Justin*, a teenager who self-identifies as gay, chatted with Child Space about his sexual orientation (see Part 1). Some readers may find his statements confusing and even conflictual. For most, coming to terms with one’s sexuality during adolescence, whether heterosexual, homosexual or bisexual, is a confusing and conflictual process.
Estimates suggest that between 2 to 10% of the world’s population experiences sexual attraction to others of the same sex (homosexual) or both sexes (bisexual). Several factors are believed to determine one’s sexual orientation, with research increasingly suggesting it is due to an interaction of environmental, cognitive and biological factors.

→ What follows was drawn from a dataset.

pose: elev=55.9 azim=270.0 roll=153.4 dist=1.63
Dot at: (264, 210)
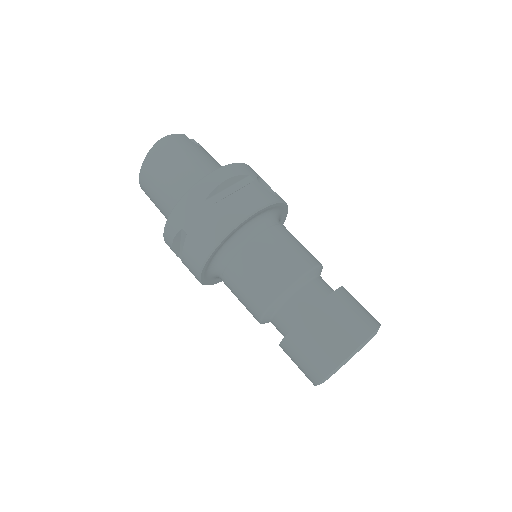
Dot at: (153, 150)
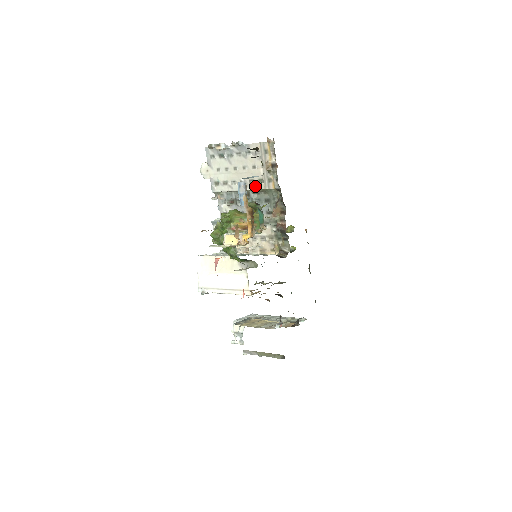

Among professional health organizations, it is now accepted that homosexuality and bisexuality are not a choice, but rather, inherent. Where mental health is concerned, homosexuality is no longer considered a mental illness, having been reclassified by the American Psychiatric Association in 1973. Thus, attempts to change a person’s orientation (e.g. via “conversion therapy” and “ex-gay ministry”) are decried by all professional health organizations.
Despite these strides, coming to terms with their sexual identity is particularly difficult for many GLBT teens. Societal and religious values remain largely intolerant of sexual minorities. So while a young man and young woman may exchange furtive glances that lead to them forming a relationship, the GLBT teen is more likely to hide similar attractions and relationships from others.

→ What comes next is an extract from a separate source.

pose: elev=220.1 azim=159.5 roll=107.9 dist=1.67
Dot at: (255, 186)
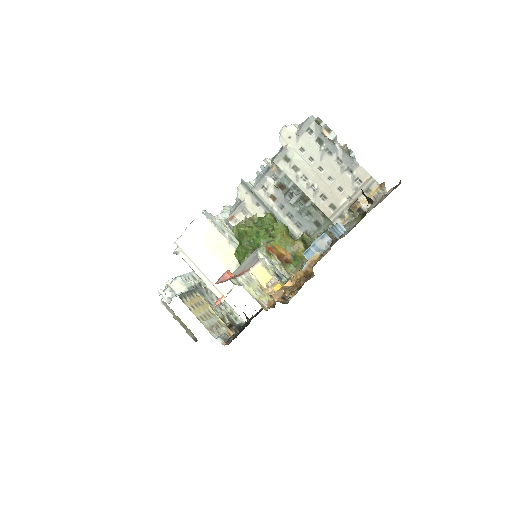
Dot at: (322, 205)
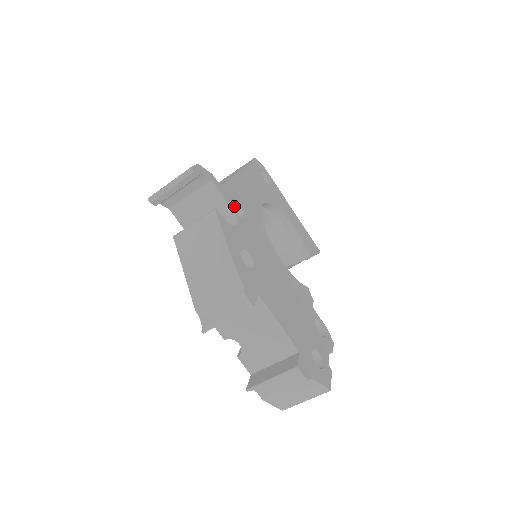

Adolescence is a time when acceptance by others is of utmost importance. But teens can be quite cruel to those different from them. In 2008, a U.S. survey of over 6,000 middle and high school students was published, which revealed:
- 86.2% of GLBT students experienced harassment at school in the past year
- 60.8% felt unsafe at school because of their sexual orientation
- 32.7% skipped a day of school in the past month because of feeling unsafe
- 73.6% heard derogatory remarks such as “faggot” or “dyke” frequently or often at school
Off the record, Justin relayed to CS several incidents of verbal abuse and discrimination from peers. This is disturbing, as such acts have led to the murders and suicides of GLBT youth. Gay, lesbian, and bisexual teens are at increased risk for attempting suicide, with GLBT youth up to four times more likely to attempt suicide than their heterosexual peers. Those who come from a family that rejects their sexual orientation are suggested to be up to nine times more likely to attempt suicide.
“I always knew that I was gay. I also remember seeing heterosexual couples and knowing that I wasn’t like them. I would get very depressed about not being like other kids. Many times I would take a kitchen knife and press it against my chest, wondering if I should push it all the way in” – Alex, a 14-year-old gay youth.

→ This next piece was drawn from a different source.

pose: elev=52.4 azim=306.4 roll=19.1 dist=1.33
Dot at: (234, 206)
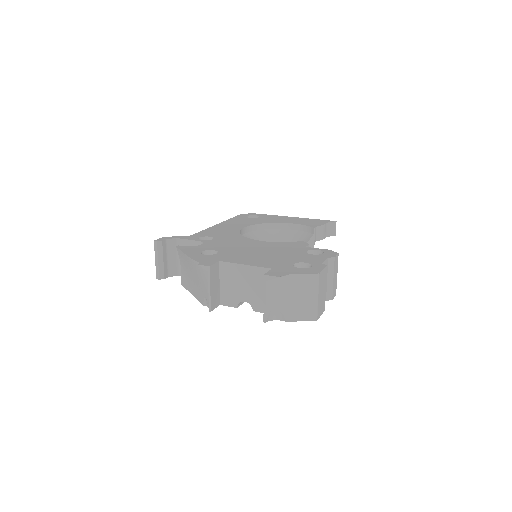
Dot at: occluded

Justin shared that he had “come out” to his friends, but not his family. Coming out, or the disclosure of one’s sexual orientation, is an important, intimate process in the lives of GLBT persons. It typically occurs over time and is theorized to take place in stages. Coming out is beneficial, with research showing that feeling positively about one’s sexual orientation and integrating it into one’s life fosters greater well-being and mental health. GLBT persons who feel they must conceal their sexual orientation report more frequent mental health concerns and physical problems than those who are more open and they are less likely to seek social and medical services. Many teens defer or limit coming out for fear of rejection from friends and family, as we see in Justin’s story.
Justin revealed to CS that he became sexually active this year. In the U.S, the current average age for first sexual intercourse is 17 (Justin’s age). Unfortunately, 1 in 4 of all sexually active teens contracts a sexually transmitted disease, often due to lack of knowledge about STDs and contraceptive use. GLBT youth have been reported to engage in sexual intercourse at an earlier age, have more sexual partners and use protection during sex less often than their heterosexual peers. This is an area that should be addressed but is typically ignored due to religious and societal beliefs about homosexuality and sexual activity.
Justin gave us a peek into the complexity of being a gay teen. It is incumbent upon us now to open our eyes to the issues facing these young people and move toward improving their lives. After all, as he agreed, isn’t it all about love anyway?
*Identifying information has been altered to maintain anonymity.